Turkish penpal duo publish one of the nation’s best-selling novels through prison bars

While the idea originally sought to keep the prisoner busy, the duo soon wrapped 13 chapters.

A jailed Kurdish leader and a Turkish writer on the other side of the bars have used their penpal exchanges to write one of Turkey’s highest-selling books.

The crime novel “Duet in Purgatory”, which features a retired left-wing lawyer and a bitter ageing general with a tortuous past, has been a roaring success.

The two writers developed the story, which spans the last 40 years of Turkey’s tumultuous history and the long-standing Kurdish conflict, without ever discussing the plot.

“It was a risky gamble to try and write a novel like you’d play chess, move by move, without agreeing on the plot, the characters or the style — nothing,” Selahattin Demirtas told a literary critic in an interview from prison.

The writing of the story began when author and translator Yigit Bener sent the jailed Kurdish leader Demirtas, who is serving a 42-year sentence, a copy of Louis-Ferdinand Celine’s classic novel “Journey to the End of the Night”.

He also put a note inside — “the expression of my solidarity”.

Demirtas, who is 51 and a former co-president of the third largest political party in Turkey’s parliament was jailed in 2016 with the European Court of Human Rights later condemning his detention as political and calling for his release.
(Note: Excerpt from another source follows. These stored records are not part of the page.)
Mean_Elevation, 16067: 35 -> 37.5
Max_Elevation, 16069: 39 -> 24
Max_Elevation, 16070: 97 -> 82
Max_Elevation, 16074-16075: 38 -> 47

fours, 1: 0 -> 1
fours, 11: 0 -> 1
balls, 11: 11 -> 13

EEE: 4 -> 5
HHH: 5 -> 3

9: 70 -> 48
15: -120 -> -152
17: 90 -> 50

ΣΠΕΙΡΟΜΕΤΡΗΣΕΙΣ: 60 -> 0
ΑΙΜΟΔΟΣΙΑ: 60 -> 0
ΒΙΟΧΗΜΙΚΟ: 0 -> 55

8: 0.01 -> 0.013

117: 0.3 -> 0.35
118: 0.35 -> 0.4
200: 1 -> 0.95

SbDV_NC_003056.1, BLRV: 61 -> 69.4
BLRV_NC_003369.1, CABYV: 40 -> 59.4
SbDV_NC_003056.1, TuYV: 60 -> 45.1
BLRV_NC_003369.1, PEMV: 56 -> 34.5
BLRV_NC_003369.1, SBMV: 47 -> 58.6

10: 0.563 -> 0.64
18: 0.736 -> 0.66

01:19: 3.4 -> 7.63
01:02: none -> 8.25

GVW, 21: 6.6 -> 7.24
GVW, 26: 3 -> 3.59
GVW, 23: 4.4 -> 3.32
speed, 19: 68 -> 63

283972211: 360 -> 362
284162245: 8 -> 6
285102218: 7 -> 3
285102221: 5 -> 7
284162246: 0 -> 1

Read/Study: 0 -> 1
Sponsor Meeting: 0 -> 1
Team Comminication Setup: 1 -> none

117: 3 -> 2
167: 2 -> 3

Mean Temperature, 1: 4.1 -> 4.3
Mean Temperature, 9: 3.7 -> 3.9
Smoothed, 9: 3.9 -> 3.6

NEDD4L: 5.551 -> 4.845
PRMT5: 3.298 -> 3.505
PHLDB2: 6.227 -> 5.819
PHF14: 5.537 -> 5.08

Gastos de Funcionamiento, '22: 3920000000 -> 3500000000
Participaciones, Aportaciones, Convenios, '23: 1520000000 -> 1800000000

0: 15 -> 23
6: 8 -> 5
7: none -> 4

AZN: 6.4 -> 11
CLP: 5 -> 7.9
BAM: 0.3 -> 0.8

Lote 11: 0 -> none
“I couldn’t accept that this man for whom, like six million others, I had voted for, and whose ideas I share, found himself behind bars while I am free,” said Bener.

‘A lot of fun’

Bener, who lived in exile in the 1980s, had praised Demirtas’s collection of short stories “Dawn”, and the two began corresponding via the politician’s lawyer.

The re-election of Turkey’s President Recep Tayyip Erdogan in May 2023 killed Demirtas’s hope of an early release, so Bener pitched the idea of taking their correspondence further.

“What if we wrote a novel, both of us?” Bener suggested, although he had not thought about a plot or characters and hadn’t intended it as a serious project.

While the idea originally sought to keep the prisoner busy, the duo soon wrapped 13 chapters.

Bener refused to say who wrote first, but said that the pair took turns to write.

“We had a lot of fun but we had to finish,” said Bener. “We put it aside for two months before we had a few friends read it.”

Demirtas’s publishing house Dipnot, which has put out his previous novels and short stories, initially printed 55,000 copies last month, with more to come in September.

“Our personal stories, mine and Yigit’s trajectories contributed to shaping the novel. He motivated me when I needed it,” said the Kurdish political leader.

The secret behind the novel’s success is its timely relevance, said Bener.

“The book poses the question of reconciliation through two characters from the same generation of losers who share the same feeling of defeat,” said Bener. “The idea speaks to today’s Turkey which is more polarised than ever.”

Bener was “extremely emotional” when he finally got permission to meet Demirtas in Edirne prison in northwest Turkey on the day of the book’s release, as the opposition leader is in isolation and only allowed weekly visits from his lawyer or family.

Exceptionally, he was let out of the small cell where he has been locked up for eight years, which he shares with a former mayor of the Kurdish city of Diyarbakir, Adnan Selcuk Mizrakli.

Critics have praised the “funny, fast-paced and spirited narrative”, with readers rushing to see the free half of the writing duo as he tours bookshops.